Help needed please !!!

Robert G. Brown rgb at
Thu Jan 4 13:56:52 PST 2001

On Thu, 4 Jan 2001, Krishna Prasad wrote:

> Hello anyone,
>           I am doing my Btech Final year project in clustering.
> I have gone through various projects given in beowulf site and Still I
> coudn't make out the basic idea of how to split a job into parallely
> executably form.  I plan to do my project on linux.
>            What I plan to do is to split a process involving lot of
> iterations into parallelly executable form and execute in the different
> nodes of the cluster.  Please someone guide in simple terms as to how to
> split the process or where to find the information about it.  Can it be
> completed within 2 months time as it is my limit. Which language is suitable
> for this?  What program or job can be used as input for this?
>           Also tell me how could I show the time taken for execution when a
> process is executed serially and in a cluster.
>           What we have is 3 nodes with lan connection in our college lab
> each of having a  pentium processor with linux loaded in them.
> Please reply soon as my time is limited.

A tough problem as your questions indicate that you have a lot to learn.

"Parallelly executable form" isn't automatic -- it depends on the
specific task and generally cannot be done by any language or toolset
(although there are a very few exceptions, maybe for certain common
library operations).

So your first job is simple.  Write your program to run on just ONE
processor in the language of your choice, as long as it is C or Fortran.
I personally avoid Fortran like the plague on humanity that it is, but I
don't want to bias you;-) Note that your project requires that you write
a serial version of the code anyway so this time is definitely not

Second, you have to identify the parallelizable components of your task.
Hopefully it has some, however, NOT EVERY TASK DOES!  A word processor,
for example, isn't too parallelizable.  Neither is a file management
tool or anything else involving a serial bottleneck as the rate limiting
factor.  Usually parallelizable tasks involve:

  a) A lot of work.  Why bother parallelizing small tasks?

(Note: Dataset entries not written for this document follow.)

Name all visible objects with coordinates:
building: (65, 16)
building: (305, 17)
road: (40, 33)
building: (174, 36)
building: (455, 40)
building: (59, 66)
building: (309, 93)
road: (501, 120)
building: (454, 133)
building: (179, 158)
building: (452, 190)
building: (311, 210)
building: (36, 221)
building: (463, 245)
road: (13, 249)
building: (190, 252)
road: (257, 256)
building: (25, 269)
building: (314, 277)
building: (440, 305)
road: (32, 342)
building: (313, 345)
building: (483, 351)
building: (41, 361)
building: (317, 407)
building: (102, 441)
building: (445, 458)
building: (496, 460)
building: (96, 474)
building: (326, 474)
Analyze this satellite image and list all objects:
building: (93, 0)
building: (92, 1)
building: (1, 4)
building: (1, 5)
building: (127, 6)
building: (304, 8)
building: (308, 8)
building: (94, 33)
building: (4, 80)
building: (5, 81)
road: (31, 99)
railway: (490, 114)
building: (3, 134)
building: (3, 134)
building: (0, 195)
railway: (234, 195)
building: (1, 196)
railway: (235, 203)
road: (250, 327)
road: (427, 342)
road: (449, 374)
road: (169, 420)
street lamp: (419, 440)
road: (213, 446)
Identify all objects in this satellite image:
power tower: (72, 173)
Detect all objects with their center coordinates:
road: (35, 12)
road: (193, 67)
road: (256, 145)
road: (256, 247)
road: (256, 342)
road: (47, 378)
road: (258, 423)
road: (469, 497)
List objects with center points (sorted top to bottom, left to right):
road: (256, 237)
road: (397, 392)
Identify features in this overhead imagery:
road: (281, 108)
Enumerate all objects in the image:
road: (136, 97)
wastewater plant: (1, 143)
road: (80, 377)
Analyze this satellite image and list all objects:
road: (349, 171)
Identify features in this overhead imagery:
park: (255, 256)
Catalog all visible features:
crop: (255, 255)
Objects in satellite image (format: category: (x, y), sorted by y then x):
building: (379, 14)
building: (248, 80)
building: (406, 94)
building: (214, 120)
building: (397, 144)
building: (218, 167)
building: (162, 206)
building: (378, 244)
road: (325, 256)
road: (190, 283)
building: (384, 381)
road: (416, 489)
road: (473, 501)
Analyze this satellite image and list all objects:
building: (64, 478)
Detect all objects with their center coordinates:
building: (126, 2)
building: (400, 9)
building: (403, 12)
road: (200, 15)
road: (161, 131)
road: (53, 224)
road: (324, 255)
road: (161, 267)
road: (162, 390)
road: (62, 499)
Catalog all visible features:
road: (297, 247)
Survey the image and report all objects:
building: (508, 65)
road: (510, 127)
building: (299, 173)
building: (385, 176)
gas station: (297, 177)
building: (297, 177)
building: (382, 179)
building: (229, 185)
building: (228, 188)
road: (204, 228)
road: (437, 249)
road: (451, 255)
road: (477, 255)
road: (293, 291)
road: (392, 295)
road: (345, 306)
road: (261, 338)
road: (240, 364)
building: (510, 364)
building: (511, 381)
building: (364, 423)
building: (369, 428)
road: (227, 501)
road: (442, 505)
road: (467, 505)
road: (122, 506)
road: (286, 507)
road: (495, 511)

  b) MAJOR chunks of the work that can be split into pieces that can be
done at the same time (in parallel) with or without communications
required between the distinct pieces and/or a controlling master

  c) In a kind universe, those communications will be few, infrequent,
regular.  In a perfect universe, they'll only occur when the subtask
starts up and when it finishes and will take hardly any time at all
compared to the amount of time spent on the task.  In a very bad
universe every little step of the parallel subtasks will require
communications with all the other parallel subtasks and those
communications will take a long time compared to the amount of work

In order for your project to have a prayer of actually running FASTER in
parallel (which is by no means a given) on the hardware you describe,
you had better hope that your task lives in a fairly kind universe.
"Embarrassingly parallel" would be ideal, "coarse grain parallel" would
be acceptable.  The first means that you can arrange the code so that it
is run as N independent tasks that run for a long time with a master
that just farms out independent tasks (like the DES or SETI project).
The second means that there is SOME communication required between the
subtasks but it is "small" compared to the computation time of the
subtasks.  A good universe, as I said.

If you cannot arrange your code so that the task is at worst coarse
grain parallel, stop, as your project will probably run slower in
parallel than as a single serial task.

Next, figure out what FRACTION of your overall task we're talking about
here.  To be specific, if your overall task takes five minutes to
complete, and one minute of that is spent doing work that can be done in
coarse grained parallel, and you acheive perfect speedup on that one
minute of work across three systems, your job goes from completing in
five minutes to completing in four minutes and twenty seconds.  Faster,
true, but not very impressive and probably not worth the work.  On the
other hand, if it takes five minutes to complete and four and a half of
those minutes are doing perfectly parallelizable work, you might run the
job in as little as two minutes on three hosts.  Not too bad.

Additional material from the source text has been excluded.